Project description:Back pain is the #1 cause of years lived with disability worldwide, yet surprisingly little is known regarding the biology underlying this symptom. We conducted a genome-wide association study (GWAS) meta-analysis of chronic back pain (CBP). Adults of European ancestry were included from 15 cohorts in the Cohorts for Heart and Aging Research in Genomic Epidemiology (CHARGE) consortium, and from the UK Biobank interim data release. CBP cases were defined as those reporting back pain present for ?3-6 months; non-cases were included as comparisons ("controls"). Each cohort conducted genotyping using commercially available arrays followed by imputation.

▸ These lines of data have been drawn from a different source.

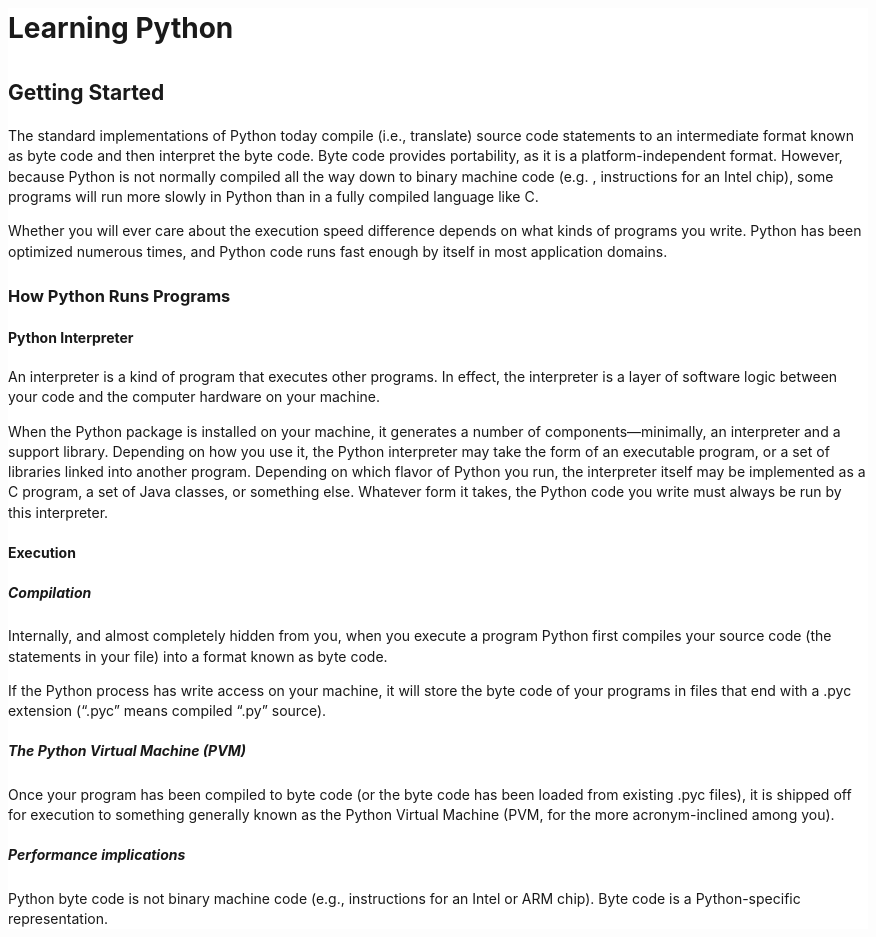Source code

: # Learning Python



## Getting Started

The standard implementations of Python today compile (i.e., translate) source code statements to an intermediate format known as byte code and then interpret the byte code. Byte code provides portability, as it is a platform-independent format. However, because Python is not normally compiled all the way down to binary machine code (e.g. , instructions for an Intel chip), some programs will run more slowly in Python than in a fully compiled language like C.

Whether you will ever care about the execution speed difference depends on what kinds of programs you write. Python has been optimized numerous times, and Python code runs fast enough by itself in most application domains.



### How Python Runs Programs

#### Python Interpreter

An interpreter is a kind of program that executes other programs. In effect, the interpreter is a layer of software logic between your code and the computer hardware on your machine.

When the Python package is installed on your machine, it generates a number of components—minimally, an interpreter and a support library. Depending on how you use it, the Python interpreter may take the form of an executable program, or a set of libraries linked into another program. Depending on which flavor of Python you run, the interpreter itself may be implemented as a C program, a set of Java classes, or something else. Whatever form it takes, the Python code you write must always be run by this interpreter.



#### Execution

##### Compilation

Internally, and almost completely hidden from you, when you execute a program
Python first compiles your source code (the statements in your file) into a format known
as byte code. 

If the Python process has write access on your machine, it will store the byte code
of your programs in files that end with a .pyc extension (“.pyc” means compiled “.py”
source).

##### The Python Virtual Machine (PVM)

Once your program has been compiled to byte code (or the byte code has been loaded
from existing .pyc files), it is shipped off for execution to something generally known
as the Python Virtual Machine (PVM, for the more acronym-inclined among you).

##### Performance implications

Python byte
code is not binary machine code (e.g., instructions for an Intel or ARM chip). Byte code
is a Python-specific representation.
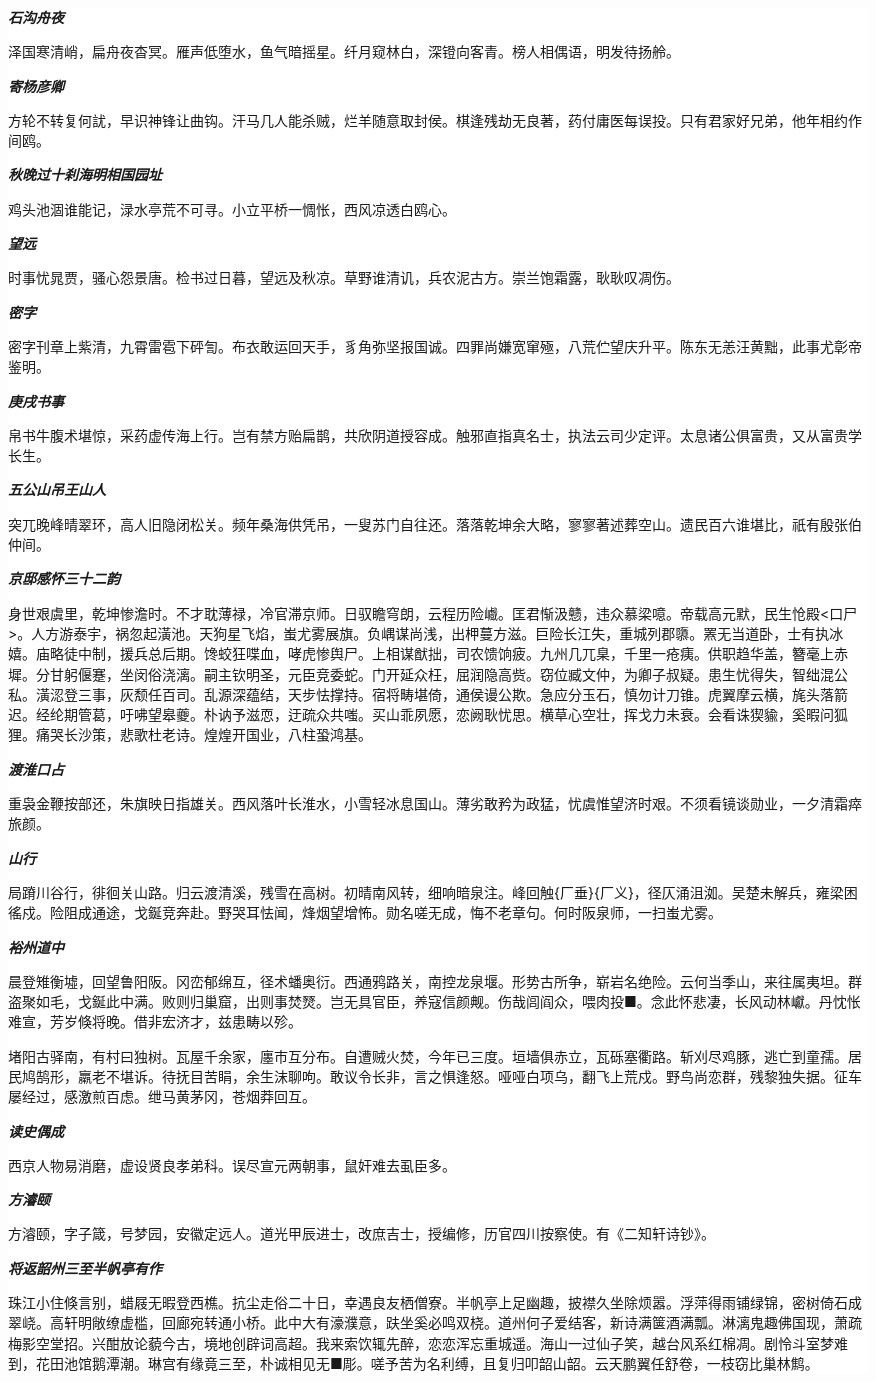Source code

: ***石沟舟夜***  

泽国寒清峭，扁舟夜杳冥。雁声低堕水，鱼气暗摇星。纤月窥林白，深镫向客青。榜人相偶语，明发待扬舲。  

***寄杨彦卿***  

方轮不转复何訧，早识神锋让曲钩。汗马几人能杀贼，烂羊随意取封侯。棋逢残劫无良著，药付庸医每误投。只有君家好兄弟，他年相约作间鸥。  

***秋晚过十刹海明相国园址***  

鸡头池涸谁能记，渌水亭荒不可寻。小立平桥一惆怅，西风凉透白鸥心。  

***望远***  

时事忧晁贾，骚心怨景唐。检书过日暮，望远及秋凉。草野谁清讥，兵农泥古方。崇兰饱霜露，耿耿叹凋伤。  

***密字***  

密字刊章上紫清，九霄雷雹下砰訇。布衣敢运回天手，豸角弥坚报国诚。四罪尚嫌宽窜殛，八荒伫望庆升平。陈东无恙汪黄黜，此事尤彰帝鉴明。  

***庚戌书事***  

帛书牛腹术堪惊，采药虚传海上行。岂有禁方贻扁鹊，共欣阴道授容成。触邪直指真名士，执法云司少定评。太息诸公俱富贵，又从富贵学长生。  

***五公山吊王山人***  

突兀晚峰晴翠环，高人旧隐闭松关。频年桑海供凭吊，一叟苏门自往还。落落乾坤余大略，寥寥著述葬空山。遗民百六谁堪比，祇有殷张伯仲间。  

***京邸感怀三十二韵***  

身世艰虞里，乾坤惨澹时。不才耽薄禄，冷官滞京师。日驭瞻穹朗，云程历险巇。匡君惭汲戆，违众慕梁噫。帝载高元默，民生怆殿<口尸>。人方游泰宇，祸忽起潢池。天狗星飞焰，蚩尤雾展旗。负嵎谋尚浅，出柙蔓方滋。巨险长江失，重城列郡隳。罴无当道卧，士有执冰嬉。庙略徒中制，援兵总后期。馋蛟狂喋血，哮虎惨舆尸。上相谋猷拙，司农馈饷疲。九州几兀臬，千里一疮痍。供职趋华盖，簪毫上赤墀。分甘躬偃蹇，坐闵俗浇漓。嗣主钦明圣，元臣竞委蛇。门开延众枉，屈润隐高赀。窃位臧文仲，为卿子叔疑。患生忧得失，智绌混公私。潢涊登三事，灰颓任百司。乱源深蕴结，天步怯撑持。宿将畴堪倚，通侯谩公欺。急应分玉石，慎勿计刀锥。虎翼摩云横，旄头落箭迟。经纶期管葛，吁咈望皋夔。朴讷予滋恧，迂疏众共嗤。买山乖夙愿，恋阙耿忧思。横草心空壮，挥戈力未衰。会看诛猰貐，奚暇问狐狸。痛哭长沙策，悲歌杜老诗。煌煌开国业，八柱蛩鸿基。  

***渡淮口占***  

重袅金鞭按部还，朱旗映日指雄关。西风落叶长淮水，小雪轻冰息国山。薄劣敢矜为政猛，忧虞惟望济时艰。不须看镜谈勋业，一夕清霜瘁旅颜。  

***山行***  

局蹐川谷行，徘徊关山路。归云渡清溪，残雪在高树。初晴南风转，细响暗泉注。峰回触{厂垂}{厂义}，径仄涌沮洳。吴楚未解兵，雍梁困徭戍。险阻成通途，戈鋋竞奔赴。野哭耳怯闻，烽烟望增怖。勋名嗟无成，悔不老章句。何时阪泉师，一扫蚩尤雾。  

***裕州道中***  

晨登雉衡墟，回望鲁阳阪。冈峦郁绵互，径术蟠奥衍。西通鸦路关，南控龙泉堰。形势古所争，崭岩名绝险。云何当季山，来往属夷坦。群盗聚如毛，戈鋋此中满。败则归巢窟，出则事焚燹。岂无具官臣，养寇信颜觍。伤哉闾阎众，喂肉投■。念此怀悲凄，长风动林巘。丹忱怅难宣，芳岁倏将晚。借非宏济才，兹患畴以殄。  

堵阳古驿南，有村曰独树。瓦屋千余家，廛市互分布。自遭贼火焚，今年已三度。垣墙俱赤立，瓦砾塞衢路。斩刈尽鸡豚，逃亡到童孺。居民鸠鹄形，羸老不堪诉。待抚目苦睊，余生沫聊呴。敢议令长非，言之惧逢怒。哑哑白项乌，翻飞上荒戍。野鸟尚恋群，残黎独失据。征车屡经过，感激煎百虑。绁马黄茅冈，苍烟莽回互。  

***读史偶成***  

西京人物易消磨，虚设贤良孝弟科。误尽宣元两朝事，鼠奸难去虱臣多。  

***方濬颐***  

方濬颐，字子箴，号梦园，安徽定远人。道光甲辰进士，改庶吉士，授编修，历官四川按察使。有《二知轩诗钞》。  

***将返韶州三至半帆亭有作***  

珠江小住倏言别，蜡屐无暇登西樵。抗尘走俗二十日，幸遇良友栖僧寮。半帆亭上足幽趣，披襟久坐除烦嚣。浮萍得雨铺绿锦，密树倚石成翠峣。高轩明敞缭虚槛，回廊宛转通小桥。此中大有濠濮意，趺坐奚必鸣双桡。道州何子爱结客，新诗满箧酒满瓢。淋漓鬼趣佛国现，萧疏梅影空堂招。兴酣放论藐今古，境地创辟词高超。我来索饮辄先醉，恋恋浑忘重城遥。海山一过仙子笑，越台风系红棉凋。剧怜斗室梦难到，花田池馆鹅潭潮。琳宫有缘竟三至，朴诚相见无■彫。嗟予苦为名利缚，且复归叩韶山韶。云天鹏翼任舒卷，一枝窃比巢林鹪。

GWAS used logistic regression models with additive genetic effects, adjusting for age, sex, study-specific covariates, and population substructure. The threshold for genome-wide significance in the fixed-effect inverse-variance weighted meta-analysis was p<5×10(-8). Suggestive (p<5×10(-7)) and genome-wide significant (p<5×10(-8)) variants were carried forward for replication or further investigation in the remaining UK Biobank participants not included in the discovery sample. The discovery sample comprised 158,025 individuals, including 29,531 CBP cases. A genome-wide significant association was found for the intronic variant rs12310519 in SOX5 (OR 1.08, p = 7.2×10(-10)). This was subsequently replicated in 283,752 UK Biobank participants not included in the discovery sample, including 50,915 cases (OR 1.06, p = 5.3×10(-11)), and exceeded genome-wide significance in joint meta-analysis (OR 1.07, p = 4.5×10(-19)). We found suggestive associations at three other loci in the discovery sample, two of which exceeded genome-wide significance in joint meta-analysis: an intergenic variant, rs7833174, located between CCDC26 and GSDMC (OR 1.05, p = 4.4×10(-13)), and an intronic variant, rs4384683, in DCC (OR 0.97, p = 2.4×10(-10)). In this first reported meta-analysis of GWAS for CBP, we identified and replicated a genetic locus associated with CBP (SOX5). We also identified 2 other loci that reached genome-wide significance in a 2-stage joint meta-analysis (CCDC26/GSDMC and DCC).